• [Problem to work on]: Reproduce the text of every row below line for line and character for character, leaving out the pictures.

§

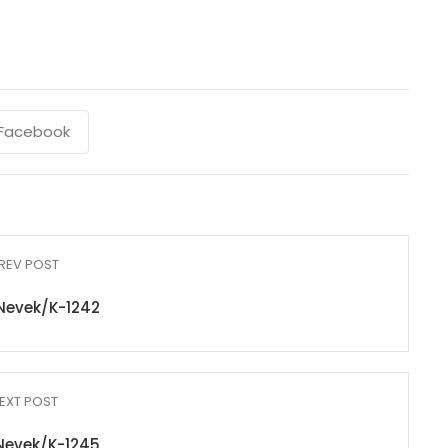
Facebook
REV POST
Nevek/K-1242
EXT POST
Nevek/K-1245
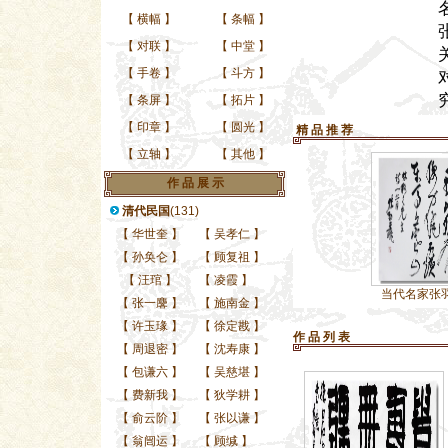
【
横幅
】
【
条幅
】
【
对联
】
【
中堂
】
【
手卷
】
【
斗方
】
【
条屏
】
【
拓片
】
【
印章
】
【
圆光
】
精 品 推 荐
【
立轴
】
【
其他
】
作 品 展 示
清代民国
(131)
【
华世奎
】
【
吴孝仁
】
【
孙奂仑
】
【
顾复祖
】
【
汪琯
】
【
凌霞
】
当代名家张羽翔精品四
当代名家张羽翔精品行
【
张一麐
】
【
施南金
】
【
许玉瑑
】
【
徐定戡
】
作 品 列 表
【
周退密
】
【
沈寿康
】
【
包谦六
】
【
吴慈堪
】
【
费新我
】
【
狄学耕
】
【
俞云阶
】
【
张以谦
】
【
翁闿运
】
【
顾缄
】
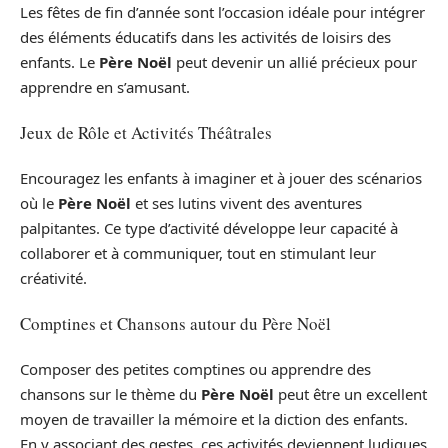
Les fêtes de fin d’année sont l’occasion idéale pour intégrer
des éléments éducatifs dans les activités de loisirs des
enfants. Le
Père Noël
peut devenir un allié précieux pour
apprendre en s’amusant.
Jeux de Rôle et Activités Théâtrales
Encouragez les enfants à imaginer et à jouer des scénarios
où le
Père Noël
et ses lutins vivent des aventures
palpitantes. Ce type d’activité développe leur capacité à
collaborer et à communiquer, tout en stimulant leur
créativité.
Comptines et Chansons autour du Père Noël
Composer des petites comptines ou apprendre des
chansons sur le thème du
Père Noël
peut être un excellent
moyen de travailler la mémoire et la diction des enfants.
En y associant des gestes, ces activités deviennent ludiques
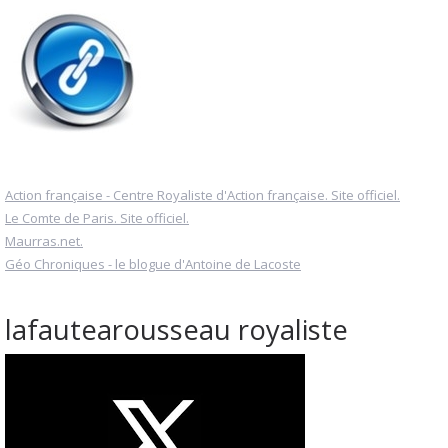
Action française - Centre Royaliste d'Action française. Site officiel.
Le Comte de Paris. Site officiel.
Maurras.net.
Géo Chroniques - le blogue d'Antoine de Lacoste
lafautearousseau royaliste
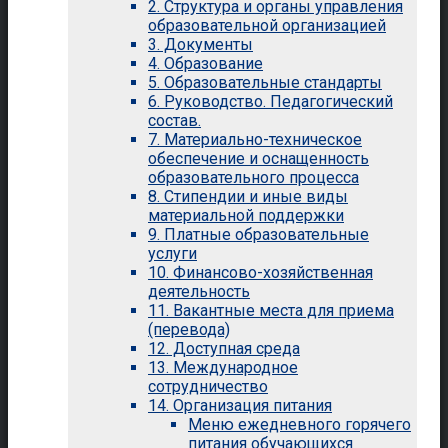
2. Структура и органы управления
образовательной организацией
3. Документы
4. Образование
5. Образовательные стандарты
6. Руководство. Педагогический
состав.
7. Материально-техническое
обеспечение и оснащенность
образовательного процесса
8. Стипендии и иные виды
материальной поддержки
9. Платные образовательные
услуги
10. Финансово-хозяйственная
деятельность
11. Вакантные места для приема
(перевода)
12. Доступная среда
13. Международное
сотрудничество
14. Организация питания
Меню ежедневного горячего
питания обучающихся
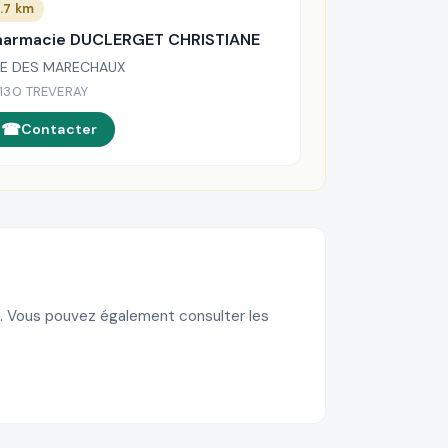
.7 km
harmacie DUCLERGET CHRISTIANE
E DES MARECHAUX
130 TREVERAY
Contacter
m. Vous pouvez également consulter les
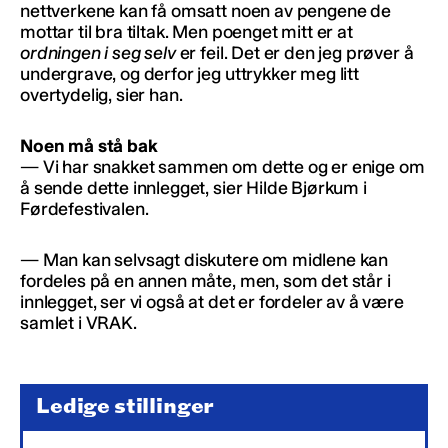
nettverkene kan få omsatt noen av pengene de
mottar til bra tiltak. Men poenget mitt er at
ordningen i seg selv
er feil. Det er den jeg prøver å
undergrave, og derfor jeg uttrykker meg litt
overtydelig, sier han.
Noen må stå bak
— Vi har snakket sammen om dette og er enige om
å sende dette innlegget, sier Hilde Bjørkum i
Førdefestivalen.
— Man kan selvsagt diskutere om midlene kan
fordeles på en annen måte, men, som det står i
innlegget, ser vi også at det er fordeler av å være
samlet i VRAK.
Ledige stillinger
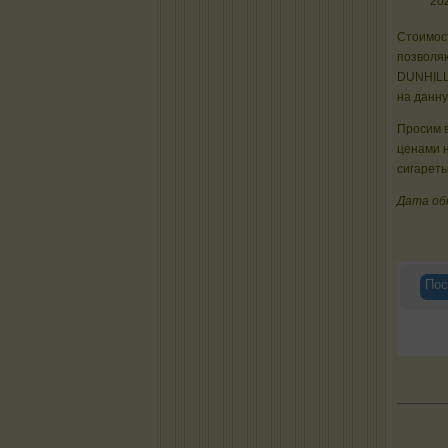
20
Стоимост
позволяю
DUNHILL
на данну
Просим в
ценами 
сигареты
Дата об
Пос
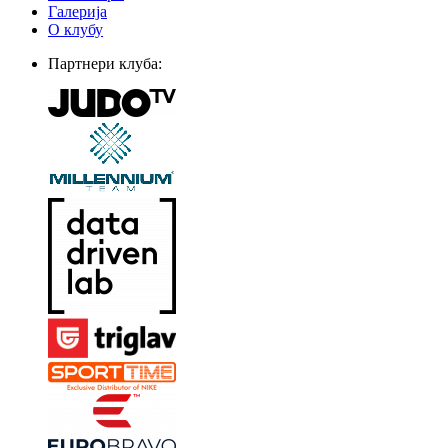
Галерија
О клубу
Партнери клуба:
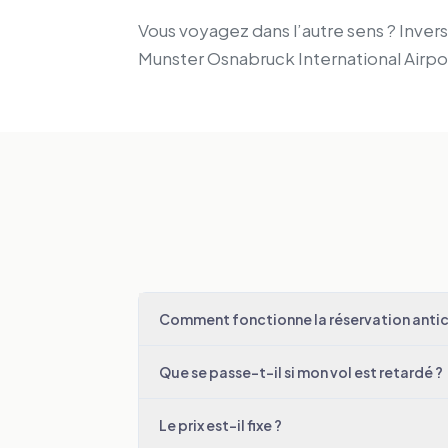
Vous voyagez dans l’autre sens ? Inverse
Munster Osnabruck International Airp
Comment fonctionne la réservation antici
Que se passe-t-il si mon vol est retardé ?
Le prix est-il fixe ?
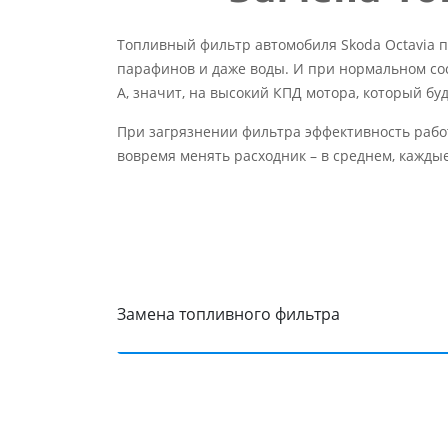
Топливный фильтр автомобиля Skoda Octavia п
парафинов и даже воды. И при нормальном со
А, значит, на высокий КПД мотора, который бу
При загрязнении фильтра эффективность работы
вовремя менять расходник – в среднем, каждые 
Замена топливного фильтра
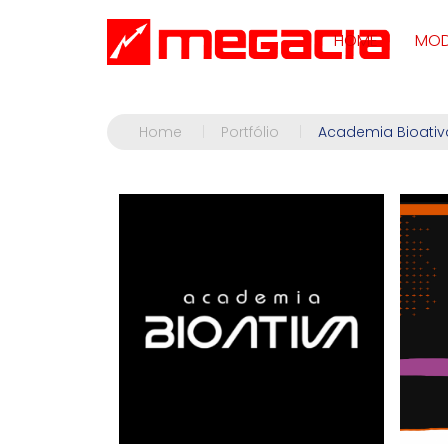
HOME
MOD
Home
|
Portfólio
|
Academia Bioativ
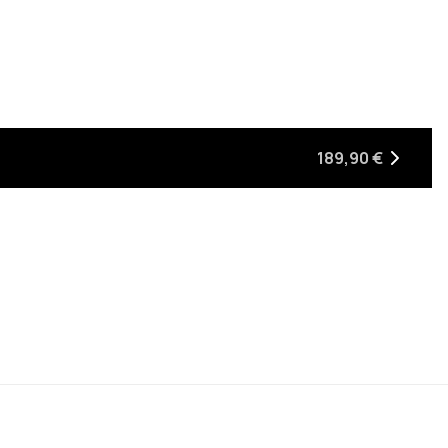
189,90 €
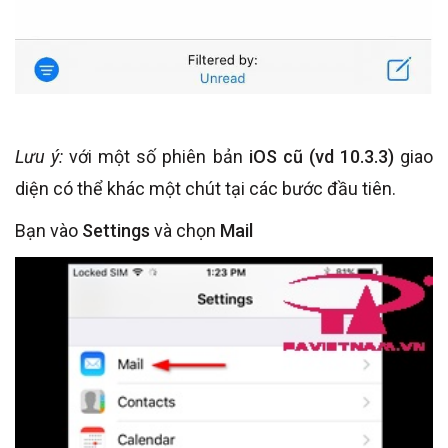
Lưu ý:
với một số phiên bản
iOS cũ (vd 10.3.3)
giao
diện có thể khác một chút tại các bước đầu tiên.
Bạn vào
Settings
và chọn
Mail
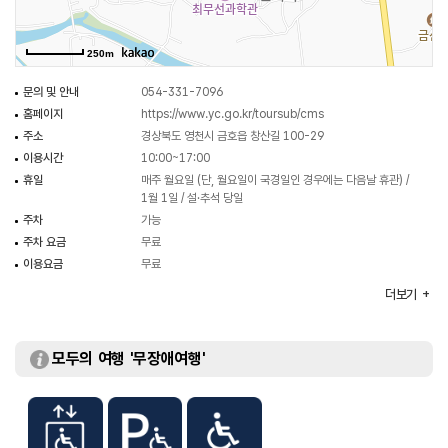
위대함을 설명하고 있으며, 화약개발로 인해 우리나라의 무기과학역사에 어떠한
발전이 이루어졌는지 살펴볼 수 있다. 어린이체험실에서는 최무선장군의 화야
250m
화포를 개발하는 과정을 직접 체험할 수 있으며, 영상체험관에서는 최무선
장군의 화약개발에 대한 의지와 화통대감을 통한 화약무기를 바탕으로 위대한
문의 및 안내
054-331-7096
승리를 이끌었던 세계 최초의 함전해전인 진포대첩에 대해 다룬 3D 그래픽
홈페이지
https://www.yc.go.kr/toursub/cms
애니메이션을 감상할 수 있다.
주소
경상북도 영천시 금호읍 창산길 100-29
이용시간
10:00~17:00
휴일
매주 월요일 (단, 월요일이 국경일인 경우에는 다음날 휴관) /
1월 1일 / 설·추석 당일
주차
가능
주차 요금
무료
이용요금
무료
화장실
있음
더보기
모두의 여행 '무장애여행'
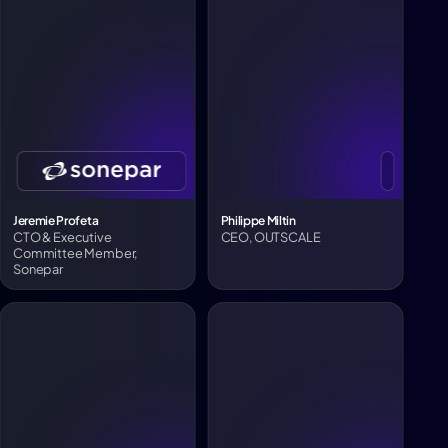
Jeremie Profeta
Philippe Miltin
CTO & Executive
CEO, OUTSCALE
Committee Member,
Sonepar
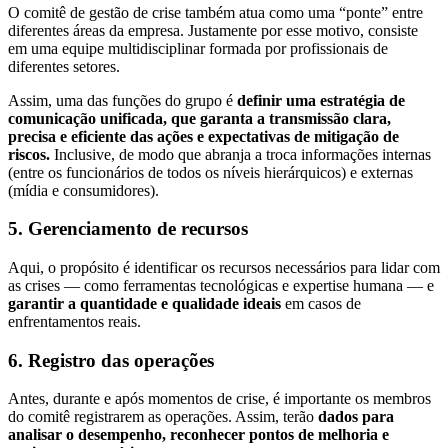
O comitê de gestão de crise também atua como uma “ponte” entre
diferentes áreas da empresa. Justamente por esse motivo, consiste
em uma equipe multidisciplinar formada por profissionais de
diferentes setores.
Assim, uma das funções do grupo é
definir uma estratégia de
comunicação unificada, que garanta a transmissão clara,
precisa e eficiente das ações e expectativas de mitigação de
riscos.
Inclusive, de modo que abranja a troca informações internas
(entre os funcionários de todos os níveis hierárquicos) e externas
(mídia e consumidores).
5. Gerenciamento de recursos
Aqui, o propósito é identificar os recursos necessários para lidar com
as crises — como ferramentas tecnológicas e expertise humana — e
garantir a quantidade e qualidade ideais
em casos de
enfrentamentos reais.
6. Registro das operações
Antes, durante e após momentos de crise, é importante os membros
do comitê registrarem as operações. Assim, terão
dados para
analisar o desempenho, reconhecer pontos de melhoria e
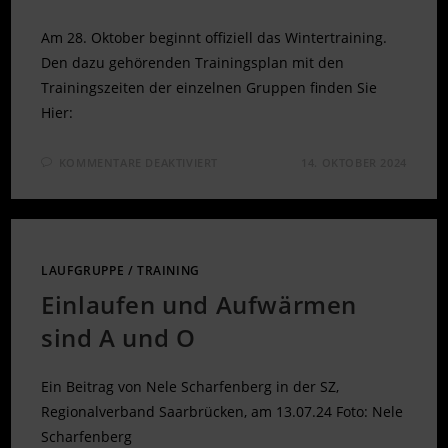
Am 28. Oktober beginnt offiziell das Wintertraining.
Den dazu gehörenden Trainingsplan mit den
Trainingszeiten der einzelnen Gruppen finden Sie
Hier:
FÜR
KOMMENTARE DEAKTIVIERT
14. OKTOBER 2024
WINTERTRAININGSPLAN
–
BEGINN
28.10.2024
LAUFGRUPPE
/
TRAINING
Einlaufen und Aufwärmen
sind A und O
Ein Beitrag von Nele Scharfenberg in der SZ,
Regionalverband Saarbrücken, am 13.07.24 Foto: Nele
Scharfenberg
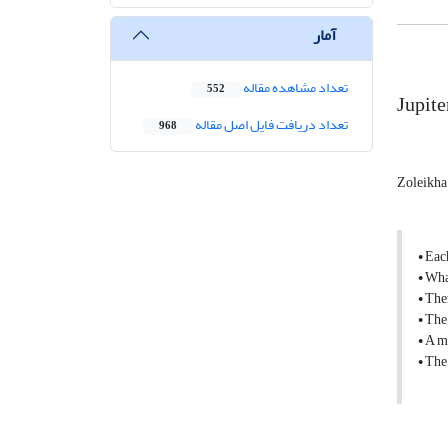
آمار
تعداد مشاهده مقاله
552
Jupite
تعداد دریافت فایل اصل مقاله
968
Zoleikha
• Eac
• Wha
• The
• The
• A m
• The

§

• [Written response]:
Facebook
REV POST
Nevek/K-1242
EXT POST
Nevek/K-1245
【
横幅
】
【
条幅
】
【
对联
】
【
中堂
】
【
手卷
】
【
斗方
】
【
条屏
】
【
拓片
】
【
印章
】
【
圆光
】
精 品 推 荐
【
立轴
】
【
其他
】
作 品 展 示
清代民国
(131)
【
华世奎
】
【
吴孝仁
】
【
孙奂仑
】
【
顾复祖
】
【
汪琯
】
【
凌霞
】
当代名家张羽翔精品四
当代名家张羽翔精品行
【
张一麐
】
【
施南金
】
【
许玉瑑
】
【
徐定戡
】
作 品 列 表
【
周退密
】
【
沈寿康
】
【
包谦六
】
【
吴慈堪
】
【
费新我
】
【
狄学耕
】
【
俞云阶
】
【
张以谦
】
【
翁闿运
】
【
顾缄
】
Les fêtes de fin d’année sont l’occasion idéale pour intégrer
des éléments éducatifs dans les activités de loisirs des
enfants. Le
Père Noël
peut devenir un allié précieux pour
apprendre en s’amusant.
Jeux de Rôle et Activités Théâtrales
Encouragez les enfants à imaginer et à jouer des scénarios
où le
Père Noël
et ses lutins vivent des aventures
palpitantes. Ce type d’activité développe leur capacité à
collaborer et à communiquer, tout en stimulant leur
créativité.
Comptines et Chansons autour du Père Noël
Composer des petites comptines ou apprendre des
chansons sur le thème du
Père Noël
peut être un excellent
moyen de travailler la mémoire et la diction des enfants.
En y associant des gestes, ces activités deviennent ludiques
Action française - Centre Royaliste d'Action française. Site officiel.
Le Comte de Paris. Site officiel.
Maurras.net.
Géo Chroniques - le blogue d'Antoine de Lacoste
lafautearousseau royaliste
2. Структура и органы управления
образовательной организацией
3. Документы
4. Образование
5. Образовательные стандарты
6. Руководство. Педагогический
состав.
7. Материально-техническое
обеспечение и оснащенность
образовательного процесса
8. Стипендии и иные виды
материальной поддержки
9. Платные образовательные
услуги
10. Финансово-хозяйственная
деятельность
11. Вакантные места для приема
(перевода)
12. Доступная среда
13. Международное
сотрудничество
14. Организация питания
Меню ежедневного горячего
питания обучающихся
.7 km
harmacie DUCLERGET CHRISTIANE
E DES MARECHAUX
130 TREVERAY
Contacter
m. Vous pouvez également consulter les
nettverkene kan få omsatt noen av pengene de
mottar til bra tiltak. Men poenget mitt er at
ordningen i seg selv
er feil. Det er den jeg prøver å
undergrave, og derfor jeg uttrykker meg litt
overtydelig, sier han.
Noen må stå bak
— Vi har snakket sammen om dette og er enige om
å sende dette innlegget, sier Hilde Bjørkum i
Førdefestivalen.
— Man kan selvsagt diskutere om midlene kan
fordeles på en annen måte, men, som det står i
innlegget, ser vi også at det er fordeler av å være
samlet i VRAK.
Ledige stillinger
20
Стоимост
позволяю
DUNHILL
на данну
Просим в
ценами 
сигареты
Дата об
Пос
Галерија
О клубу
Партнери клуба:
Vous voyagez dans l’autre sens ? Inverse
Munster Osnabruck International Airp
Comment fonctionne la réservation antici
Que se passe-t-il si mon vol est retardé ?
Le prix est-il fixe ?
Топливный фильтр автомобиля Skoda Octavia п
парафинов и даже воды. И при нормальном со
А, значит, на высокий КПД мотора, который бу
При загрязнении фильтра эффективность работы
вовремя менять расходник – в среднем, каждые 
Замена топливного фильтра
HOME
MOD
Home
|
Portfólio
|
Academia Bioativ
189,90 €
Lưu ý:
với một số phiên bản
iOS cũ (vd 10.3.3)
giao
diện có thể khác một chút tại các bước đầu tiên.
Bạn vào
Settings
và chọn
Mail
위대함을 설명하고 있으며, 화약개발로 인해 우리나라의 무기과학역사에 어떠한
발전이 이루어졌는지 살펴볼 수 있다. 어린이체험실에서는 최무선장군의 화야
250m
화포를 개발하는 과정을 직접 체험할 수 있으며, 영상체험관에서는 최무선
장군의 화약개발에 대한 의지와 화통대감을 통한 화약무기를 바탕으로 위대한
문의 및 안내
054-331-7096
승리를 이끌었던 세계 최초의 함전해전인 진포대첩에 대해 다룬 3D 그래픽
홈페이지
https://www.yc.go.kr/toursub/cms
애니메이션을 감상할 수 있다.
주소
경상북도 영천시 금호읍 창산길 100-29
이용시간
10:00~17:00
휴일
매주 월요일 (단, 월요일이 국경일인 경우에는 다음날 휴관) /
1월 1일 / 설·추석 당일
주차
가능
주차 요금
무료
이용요금
무료
화장실
있음
더보기
모두의 여행 '무장애여행'
Jeremie Profeta
Philippe Miltin
CTO & Executive
CEO, OUTSCALE
Committee Member,
Sonepar
O comitê de gestão de crise também atua como uma “ponte” entre
diferentes áreas da empresa. Justamente por esse motivo, consiste
em uma equipe multidisciplinar formada por profissionais de
diferentes setores.
Assim, uma das funções do grupo é
definir uma estratégia de
comunicação unificada, que garanta a transmissão clara,
precisa e eficiente das ações e expectativas de mitigação de
riscos.
Inclusive, de modo que abranja a troca informações internas
(entre os funcionários de todos os níveis hierárquicos) e externas
(mídia e consumidores).
5. Gerenciamento de recursos
Aqui, o propósito é identificar os recursos necessários para lidar com
as crises — como ferramentas tecnológicas e expertise humana — e
garantir a quantidade e qualidade ideais
em casos de
enfrentamentos reais.
6. Registro das operações
Antes, durante e após momentos de crise, é importante os membros
do comitê registrarem as operações. Assim, terão
dados para
analisar o desempenho, reconhecer pontos de melhoria e
Am 28. Oktober beginnt offiziell das Wintertraining.
Den dazu gehörenden Trainingsplan mit den
Trainingszeiten der einzelnen Gruppen finden Sie
Hier:
FÜR
KOMMENTARE DEAKTIVIERT
14. OKTOBER 2024
WINTERTRAININGSPLAN
–
BEGINN
28.10.2024
LAUFGRUPPE
/
TRAINING
Einlaufen und Aufwärmen
sind A und O
Ein Beitrag von Nele Scharfenberg in der SZ,
Regionalverband Saarbrücken, am 13.07.24 Foto: Nele
Scharfenberg
آمار
تعداد مشاهده مقاله
552
Jupite
تعداد دریافت فایل اصل مقاله
968
Zoleikha
• Eac
• Wha
• The
• The
• A m
• The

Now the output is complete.